# EXERCISE TEXT
Updated

Residents of a northern Greek town erected barricades and vowed Friday to man them round the clock to prevent authorities from turning a disused army base into the country's first major detention center for illegal immigrants.

Using mechanical diggers, truck tires and mounds of dirt, protesters cut off access to the army base to prevent crews from starting work on converting the facility.

The protest by residents of Neapoli, a town about 40 kilometers from the Albanian border and near the town of Kozani, came a day after Civil Protection Minister Michalis Chrysochoidis announced the base would start operating as a detention center for 1,000 illegal immigrants by mid-April.

Greece is the European Union's busiest transit point for illegal immigration, and the problem has emerged as a key issue in general elections expected in late April or early May. The country has often come under fire for the conditions in the temporary holding centers for illegal immigrants near the Turkish border and on Greek islands.

# DATASET

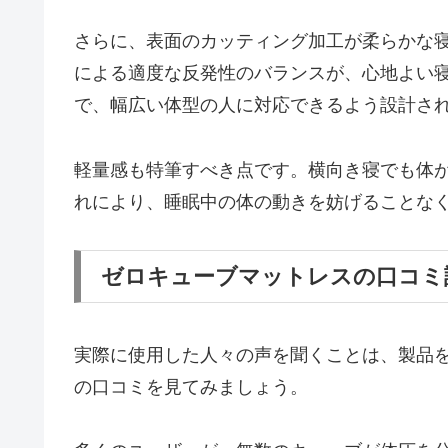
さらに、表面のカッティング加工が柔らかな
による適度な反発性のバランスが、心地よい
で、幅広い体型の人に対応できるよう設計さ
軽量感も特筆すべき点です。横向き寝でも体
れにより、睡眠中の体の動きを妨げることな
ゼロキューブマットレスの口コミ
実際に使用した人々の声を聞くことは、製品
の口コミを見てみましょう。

---

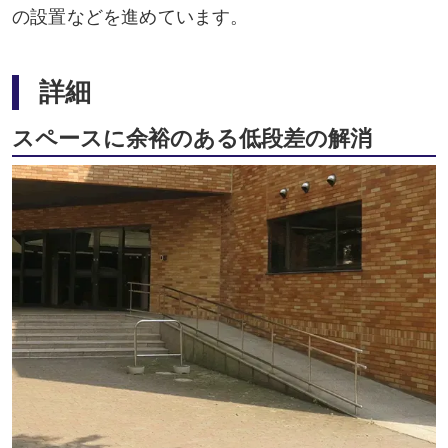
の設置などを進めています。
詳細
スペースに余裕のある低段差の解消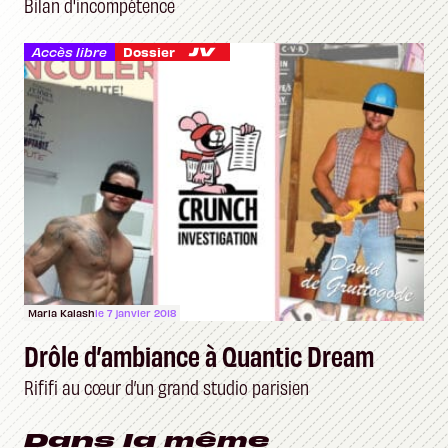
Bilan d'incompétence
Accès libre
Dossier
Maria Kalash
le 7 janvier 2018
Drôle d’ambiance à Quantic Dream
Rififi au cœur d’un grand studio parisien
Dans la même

# PROBLEM 1
According to the news report on the Neapoli protest, why did protesters use mechanical diggers, truck tires and mounds of dirt to cut off access to the army base? Answer in one to three sentences.
# PROBLEM 2
Summarize the news report on the Neapoli protest in two sentences.
# PROBLEM 3
Carry on the news report on the Neapoli protest from the point where it stops.

# RESPONSE BOX 1
They cut off access to keep crews from starting work on converting the disused army base. The conversion would turn it into Greece's first major detention center for illegal immigrants.

# RESPONSE BOX 2
Residents of Neapoli, a northern Greek town near the Albanian border, erected barricades and vowed to staff them around the clock to stop authorities from converting a disused army base into the country's first major detention center for illegal immigrants. Their protest came a day after Civil Protection Minister Michalis Chrysochoidis announced that the base would hold 1,000 illegal immigrants by mid-April, in a country that is the European Union's busiest transit point for illegal immigration and where the issue has become central to upcoming general elections.

# RESPONSE BOX 3
Chrysochoidis' announcement Friday also marked the launch of a two-year plan to build similar facilities in all of Greece's 13 administrative regions. While the country already has small holding centers for migrants caught crossing the borders illegally, they are so overwhelmed that migrants are generally only held for about three days before being released with orders to leave the country within a certain time. Few do.

Illegal migrants caught during sweeps in cities, however, end up in police holding cells for lack of specialized facilities. Chrysochoidis said the new centers will be used for migrants who are illegally in the country and are awaiting expulsion, and not for those with legitimate asylum claims.

But local authorities in Kozani oppose the proposed new center, describing the plan as an "election stunt."

The army base, which local residents say has been empty for about three years, stands just outside Neapoli. Protesters argue there is not enough time to convert it into a detention facility with livable conditions by mid-April, and say plans to initially house the detainees in tents are unacceptable.

"They want to create a hellhole. We will have people next door to us who are suffering," said Theoklitos Iotis, deputy mayor of Voio, an area which includes Neapoli. "How many of them will last under the sun in 40 degree heat" in the summer, he questioned. "We have sensitivities ... We can't see people suffer."

Chrysochoidis also stressed that debt-strapped Greece could not cope with the strain of caring for the roughly 130,000 economic migrants who cross into the country illegally each year, and said repatriation was a priority.

"The cost of their remaining in Greece is unbearable, both for the Greek economy and for Greek society," he said during his speech Thursday. "It unduly burdens the social welfare system, public health structures, public order and security, as well as the country's national security."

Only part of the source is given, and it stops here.